Лена вдруг заговорила сосредоточенно, совсем по-взрослому, даже как-то мудрено:
— Печальный ум детдомовца, как стрелка барометра, — всегда в сторону «пасмурно» направлен. Мои проблемы как ледяной памятник тоске на плоскости души. Мне одна учительница сказала: «Хватит переживать. Все беды когда-нибудь проходят». «Но и жизнь ведь тоже проходит! Детство-то уже промчалось бездарно и гадко!» — ответила я ей грубо. Конечно, она поддержать меня хотела, да только слов хороших не нашла. Может, я ее не поняла? А у тебя глаза тоже грустные.
Я тихо отозвалась:
— Наверное,
Были и добрые моменты. Теперь они кажутся особенными, удивительно светлыми, пронзительно прелестными и вызывают радостно-горячие слезы, нежную щемящую боль в груди. Моя память, смягченная, притушенная годами, прожитыми в деревне, теперь вносит в число добрых людей ранее не очень любимых воспитателей. Я четче осознаю, что они не умели бороться и сами боялись нашу директрису. Со временем душа не забыла, но вычеркнула из жизни самое гадкое, — тихо закончила я.
Лежим на траве. Молчим. Больше не хотим посягать на чувства друг друга. Пресытились. Наш разговор теперь безмолвный. Между нами теплится огонек понимания.
День сомлел жарою. Дремлют мысли. Тормозит сознанье тишина. Небо высокое. Воздух струится у земли. Чуткие нити берез не вздрагивают. Дикий виноград зелеными волнами захлестывает забор и стены хозяйственного двора детдома. Голубоглазые незабудки расцветили солнечную лужайку. Сорвала одну. Что поражает в ней? Изящество формы, тонкость и одновременно незатейливость рисунка, нежность окраски? Вспомнились слова: «К незабудкину лугу, мечтая о чуде, очень часто приходят усталые люди». Когда я вижу гармонию в природе, то мне кажется, что земля — это место, где все должны быть счастливыми.
Вспомнилась Таня из шестого класса. У нее глаза как незабудки. И сразу заныло сердце, и на ресницах застыли слезы. Это из-за письма Тани, которое дала мне прочитать ее мама, потому что мы дружим.

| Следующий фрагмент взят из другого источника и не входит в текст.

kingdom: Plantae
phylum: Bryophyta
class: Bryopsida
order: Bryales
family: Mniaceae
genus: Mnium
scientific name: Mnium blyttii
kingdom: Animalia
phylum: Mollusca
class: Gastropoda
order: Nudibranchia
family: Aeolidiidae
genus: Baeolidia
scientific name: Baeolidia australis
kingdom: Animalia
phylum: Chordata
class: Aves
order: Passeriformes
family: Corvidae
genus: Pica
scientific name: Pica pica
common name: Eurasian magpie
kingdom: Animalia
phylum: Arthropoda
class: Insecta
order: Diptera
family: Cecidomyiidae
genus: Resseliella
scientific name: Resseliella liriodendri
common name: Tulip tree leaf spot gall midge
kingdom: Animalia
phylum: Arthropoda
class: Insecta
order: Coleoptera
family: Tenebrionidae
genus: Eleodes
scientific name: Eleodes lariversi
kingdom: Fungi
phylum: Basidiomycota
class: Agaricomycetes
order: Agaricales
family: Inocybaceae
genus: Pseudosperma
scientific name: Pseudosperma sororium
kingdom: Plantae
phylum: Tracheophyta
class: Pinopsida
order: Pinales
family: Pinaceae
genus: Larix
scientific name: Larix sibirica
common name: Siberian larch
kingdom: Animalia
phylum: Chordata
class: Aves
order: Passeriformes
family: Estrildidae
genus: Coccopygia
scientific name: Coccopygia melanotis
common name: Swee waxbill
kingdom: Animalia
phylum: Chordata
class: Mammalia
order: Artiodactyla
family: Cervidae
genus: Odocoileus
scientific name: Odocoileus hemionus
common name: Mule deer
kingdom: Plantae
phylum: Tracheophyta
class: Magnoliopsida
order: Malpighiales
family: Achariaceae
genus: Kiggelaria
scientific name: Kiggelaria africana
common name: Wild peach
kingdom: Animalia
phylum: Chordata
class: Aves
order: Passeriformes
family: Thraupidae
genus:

«Милый папочка! Я знаю, что у тебя теперь есть тетя Люба. Но ты не представляешь, как трепещет мое сердечко, когда я вижу тебя. В чем я виновата? Почему ты забыл меня, почему не приходишь ко мне?
Бабушка, я тебя так люблю! Я же тоже Смирнова. У меня даже голосок звонкий, как у тебя. Я тоже выступаю на концертах, как ты. Ты любишь меня? Почему не зовешь к себе свою единственную внучку?» Таня письма пишет, но не отсылает. Я не знаю, чем ей помочь. Мы иногда молча грустим с нею. Мы понимаем друг друга...
Мимо нас идут Катя с Лешей. Он размахивает руками и что-то рассказывает:
— ...Захожу к нему. Морду сделал круглую, озабоченную. Вижу: клюнул. С интересом смотрит... И вдруг как саданет по кумполу! У меня глаза вывалились от изумления... Он всегда виртуозно врал, преданно заглядывая в глаза. Не разгадал я его. Что ржешь? Не веришь? Сбрендила совсем! Ты что, с «Камчатки», совсем не шаришь или артистичности мышления не хватает?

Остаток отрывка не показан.